09-06-2009, 03:15 AM
Great advice and awesome maps. It's good to hear someone in the industry give such a detailed example of the process of creation as it applies to professional publishing. I look forward to more of your posts and insights.

On a side note, I looked through your portfolio website and noticed the Wolf Nomads and Cold Marshes maps you did and realized I used them in one of my games a while back to great success.

09-06-2009, 03:22 AM
Hmm... I kinda liked the "scrolly" versions though. Especially the last version you did, on the crumpled and torn paper.

Steel General
09-06-2009, 09:43 AM
Cool stuff...thanks for sharing.

09-06-2009, 10:20 AM
On a side note, I looked through your portfolio website and noticed the Wolf Nomads and Cold Marshes maps you did and realized I used them in one of my games a while back to great success.
Wow! Fantastic! Thanks for sharing!

That was my second map for the old Dungeon Magazine. Mike Schley was my editor, another great guy (whose astonishing work I saw yesterday in Barnes & Noble in the new D&D 4.0 Forgotten Realms Campaign Guide). I wanted to try a unusual approach to a regional map, something like some National Geographic maps I'd seen. Mike let me fly with the idea, and Dungeon published it.

I got very mixed feedback. Nobody had a neutral opinion. Some loved it. Others hated it, noting that computing accurate distances across the map face was impossible and saying it looked like an overly saturated satellite photo rather than a genuine gaming map.

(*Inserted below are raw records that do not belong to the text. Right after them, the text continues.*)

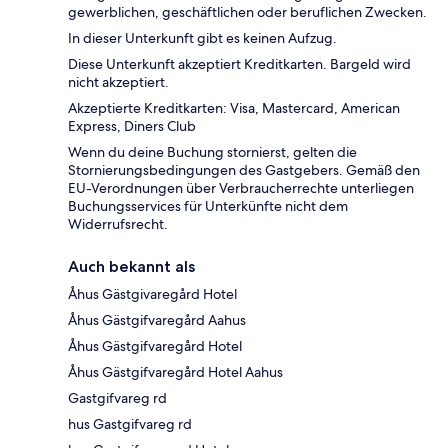
gewerblichen, geschäftlichen oder beruflichen Zwecken.
In dieser Unterkunft gibt es keinen Aufzug.
Diese Unterkunft akzeptiert Kreditkarten. Bargeld wird
nicht akzeptiert.
Akzeptierte Kreditkarten: Visa, Mastercard, American
Express, Diners Club
Wenn du deine Buchung stornierst, gelten die
Stornierungsbedingungen des Gastgebers. Gemäß den
EU-Verordnungen über Verbraucherrechte unterliegen
Buchungsservices für Unterkünfte nicht dem
Widerrufsrecht.
Auch bekannt als
Åhus Gästgivaregård Hotel
Åhus Gästgifvaregård Aahus
Åhus Gästgifvaregård Hotel
Åhus Gästgifvaregård Hotel Aahus
Gastgifvareg rd
hus Gastgifvareg rd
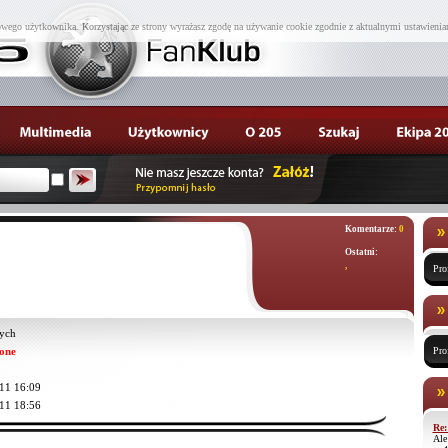
wego użytkownika. Korzystając ze strony wyrażasz zgodę na używanie cookie zgodnie z aktualnymi ustawienia
Komentarze:
0
Ostatni:
,
Pro
ych
one
Pro
11 16:09
11 18:56
Re:
Ale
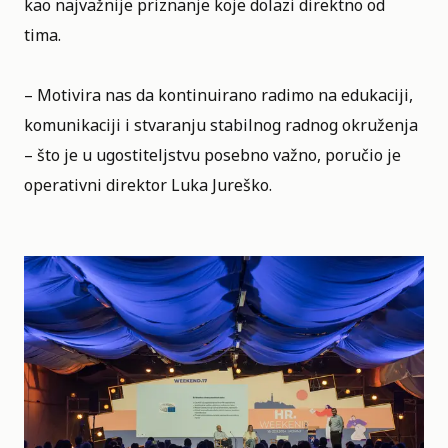
kao najvažnije priznanje koje dolazi direktno od
tima.
– Motivira nas da kontinuirano radimo na edukaciji,
komunikaciji i stvaranju stabilnog radnog okruženja
– što je u ugostiteljstvu posebno važno, poručio je
operativni direktor Luka Jureško.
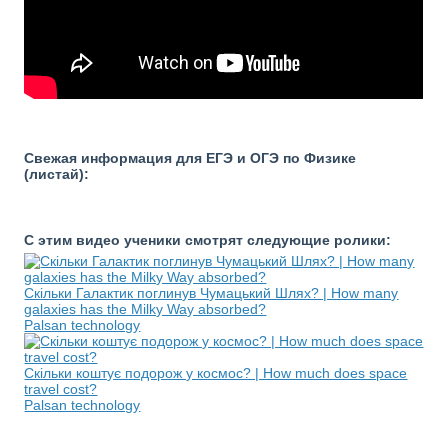
Свежая информация для ЕГЭ и ОГЭ по Физике
(листай):
С этим видео ученики смотрят следующие ролики:
Скільки Галактик поглинув Чумацький Шлях? | How many
galaxies has the Milky Way absorbed?
Palsan technology
Скільки коштує подорож у космос? | How much does space
travel cost?
Palsan technology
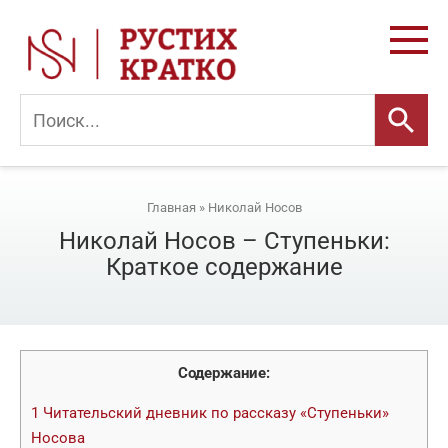
Перейти
к
контенту
Главная
»
Николай Носов
Николай Носов – Ступеньки:
Краткое содержание
Содержание:
1
Читательский дневник по рассказу «Ступеньки»
Носова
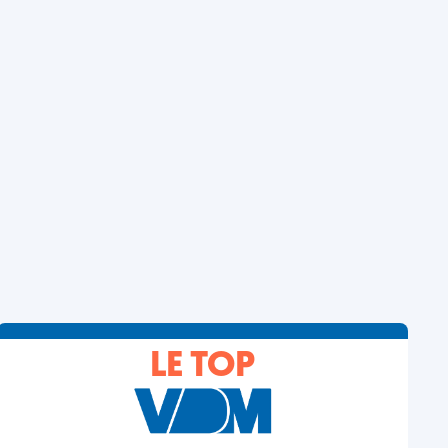
LE TOP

But I loved making it. I should do another thread on that map. Lots of lessons learned! And I could tell the story of the vignette illustrations surrounding a later version of the map. But here's the basic map Dungeon published (copyright 2005 by Edward J. Reed, all rights reserved):

09-06-2009, 10:24 AM
Great advice and awesome maps. It's good to hear someone in the industry give such a detailed example of the process of creation as it applies to professional publishing. I look forward to more of your posts and insights.
Thanks, man! Compliments like that make me want to keep posting! Now I need to get back to work on posting my retrospective WIP on the Haunted Mansion, a task so big and daunting I've been avoiding it. You've just given me the incentive to try.